Si certains annoncent que la grande offensive russe hivernale a déjà commencé, si d'autres expliquent que la saison des températures négatives, pour une fois, ne sera pas favorable sur le plan militaire à Moscou, il est une certitude: en ciblant systématiquement les infrastructures énergétiques de l'Ukraine, le président russe Vladimir Poutine, ses généraux et ses troupes souhaitent militariser le froid et mettre le pays à genoux.
Cette stratégie repose grandement sur les missiles de croisière de fabrication russe, dont les stocks ne sont semble-t-il pas encore épuisés mais pourraient être au plus bas, ainsi que sur des réserves plus extensibles de drones low-cost achetés (voire troqués) par Moscou à Téhéran.
Les plus utilisés de ces aéronefs iraniens sont les Shahed-131 et Shahed-136, des appareils qu'il est facile d'envoyer en grand nombre sur des cibles civiles et militaires ukrainiennes, mais dont la destruction par les défenses anti-aériennes des forces de Kiev, y compris des unités mobiles de volontaires, peut s'avérer très coûteuse.
Ces petits appareils rustiques et à bruit de mobylette sont d'autant plus dispendieux pour l'Ukraine que les explosifs dont sont dotés les Shahed-131 semblent avoir été modifiés dans le but précis de causer le plus de dégâts possibles aux infrastructures électriques du pays, ainsi que l'explique CNN, se basant sur des analyses menées par l'ONG Conflict Armament Research (CAR).

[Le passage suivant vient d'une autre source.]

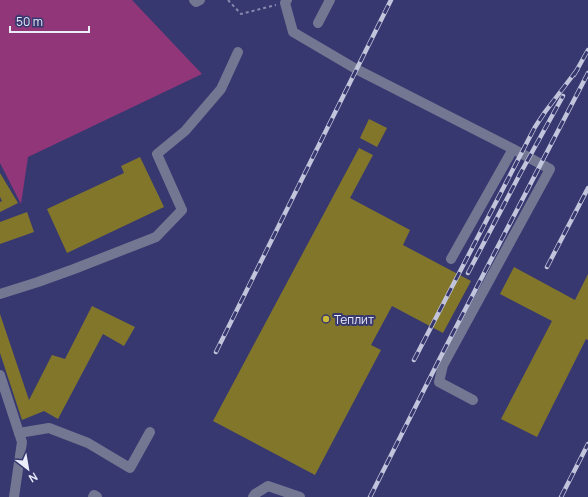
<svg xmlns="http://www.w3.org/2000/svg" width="588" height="497" viewBox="0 0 588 497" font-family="Manrope,sans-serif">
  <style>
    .green { fill: #913678 }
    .building { fill: #82762b }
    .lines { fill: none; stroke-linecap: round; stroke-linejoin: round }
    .path { stroke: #8889ae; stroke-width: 2; stroke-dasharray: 3 3; stroke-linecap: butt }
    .minor { stroke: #747792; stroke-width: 10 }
    .rail-casing { stroke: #c2c4db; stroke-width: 4.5 }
    .rail { stroke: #373870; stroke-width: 3; stroke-dasharray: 9; stroke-linecap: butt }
    .poi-dot { fill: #cdb938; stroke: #373870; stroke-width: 1.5 }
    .labels { text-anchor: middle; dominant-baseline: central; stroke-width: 4; stroke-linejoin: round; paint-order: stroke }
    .poi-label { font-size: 12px; fill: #ebedfb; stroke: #373870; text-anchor: start }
  </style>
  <rect width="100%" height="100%" fill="#373870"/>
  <!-- green -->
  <path class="green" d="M0,0H132L202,74L28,157L21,204L0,163Z"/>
  <!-- building -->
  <g class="building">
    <path d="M369,119L387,128L377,147L360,138Z"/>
    <path d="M359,148L373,155L350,198L410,230L403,245L471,281L443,333L392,306L371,345L381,350L315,475L213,421Z"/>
    <path d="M140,157L164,207L67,253L47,209L124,173L121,166Z"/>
    <path d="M0,173L18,203L0,212V202L2,201L0,197Z"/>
    <path d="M27,212L34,232L0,244V222Z"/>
    <path d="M514,267L575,300L588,274V340L586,339L537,437L501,419L552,321L500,294Z"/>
    <path d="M92,306L135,327L124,346L103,334L58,419L44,411L22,420L0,353V314L29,400L52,355L65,359Z"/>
  </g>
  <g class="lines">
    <!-- path -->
    <path class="path" d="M228,0L241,14L276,5"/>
    <!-- minor -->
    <g class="minor">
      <path d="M194,0L196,2L200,0"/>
      <path d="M287,0L285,3L293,32L356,69L513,149L550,169L443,365L439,382L473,400"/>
      <path d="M318,23L330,0"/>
      <path d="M451,259L513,149"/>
      <path d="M0,294L38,282L74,269L156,237L182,210L157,154L185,131L221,89L238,52"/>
      <path d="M0,375L22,442L14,497"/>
      <path d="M19,433L49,428L88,443L130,468L150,432"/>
      <path d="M93,497L94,495L97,497"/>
      <path d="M253,497L255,494L268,486L300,497"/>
    </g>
    <!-- rail casing -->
    <g class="rail-casing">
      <g id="rail">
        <path d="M574,75L588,50"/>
        <path d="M547,267L588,188"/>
        <path d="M468,273L520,174L563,96"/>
        <path d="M216,352L391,0"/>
        <path d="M414,360L535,127L545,112L577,70"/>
        <path d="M370,497L440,358L588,73"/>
        <path d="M561,497L588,444"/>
      </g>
    </g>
    <!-- rail -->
    <use href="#rail" class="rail"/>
  </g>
  <!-- markers -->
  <circle class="poi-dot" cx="326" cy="319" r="4"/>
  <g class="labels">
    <!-- poi labels -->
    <g class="poi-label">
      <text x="334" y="319">Теплит</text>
    </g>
  </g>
  <!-- north arrow -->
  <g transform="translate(28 469) rotate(149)" stroke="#373870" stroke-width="3" paint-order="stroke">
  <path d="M0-3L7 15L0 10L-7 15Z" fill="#ebedfb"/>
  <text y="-6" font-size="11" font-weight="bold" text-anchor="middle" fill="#ebedfb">N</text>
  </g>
  <!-- scale -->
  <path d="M10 26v6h79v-6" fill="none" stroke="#ebedfb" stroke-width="2"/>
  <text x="16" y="26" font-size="12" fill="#ebedfb" stroke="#373870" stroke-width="3" paint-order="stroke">50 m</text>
</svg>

In January 2023, a CAR field investigation team documented the warhead of an Iranian Shahed-131 single-use UAV. This is the first time that analysis of these warheads has been released in the public domain. https://t.co/oWwC5xGHb1 🧵 [1/8] pic.twitter.com/bPUDvmUs3c
— CAR (@conflictarm) February 9, 2023
Dispersion massive
Les chercheurs du CAR ont pu mettre la main sur les restes de l'un des Shahed-131 abattus par les défenses anti-aériennes ukrainiennes, avant qu'il n'explose sur sa cible. Selon eux, les têtes explosives des drones kamikazes ont été modifiées à la hâte par ses constructeurs iraniens: une couche de petites pièces de métal auraient notamment été collées sur les charges.
L'objectif est de projeter des centaines de ces petits fragments en un effet de zone ravageur pour les installations techniques, notamment électriques: détruire par exemple en un souffle des transformateurs, des câbles et des appareils complexes, et leur infliger des dégâts si importants que leur réparation est rendue extrêmement délicate.
«C'est comme s'ils avaient regardé l'ogive et s'étaient demandés: “Comment pouvons-nous rendre tout ça encore plus destructeur?”», explique à CNN Damien Spleeters, l'un des membres de Conflict Armament Research ayant examiné la chose.
These matrixes appear to be a later addition, with poor fit and finish, alignment, and overall quality compared to the warhead itself. [6/8] https://t.co/oWwC5xGHb1 pic.twitter.com/oLaMWwWsNm
— CAR (@conflictarm) February 9, 2023
D'autres charges explosives ont des propriétés différentes: elles peuvent par exemple être conçues spécifiquement pour pénétrer de manière plus frontale le blindage métallique d'un char.
Dans le cas de ces Shahed-131, dont il a récemment été découvert qu'ils étaient bourrés d'électronique d'origine occidentale malgré les sanctions, l'usage est spécifiquement pensé pour causer un maximum de dégâts aux infrastructures critiques du pays –et faire souffrir sa population. Malgré des coupures d'électricité régulières et particulièrement handicapantes en plein hiver, le pays tient pourtant encore bon.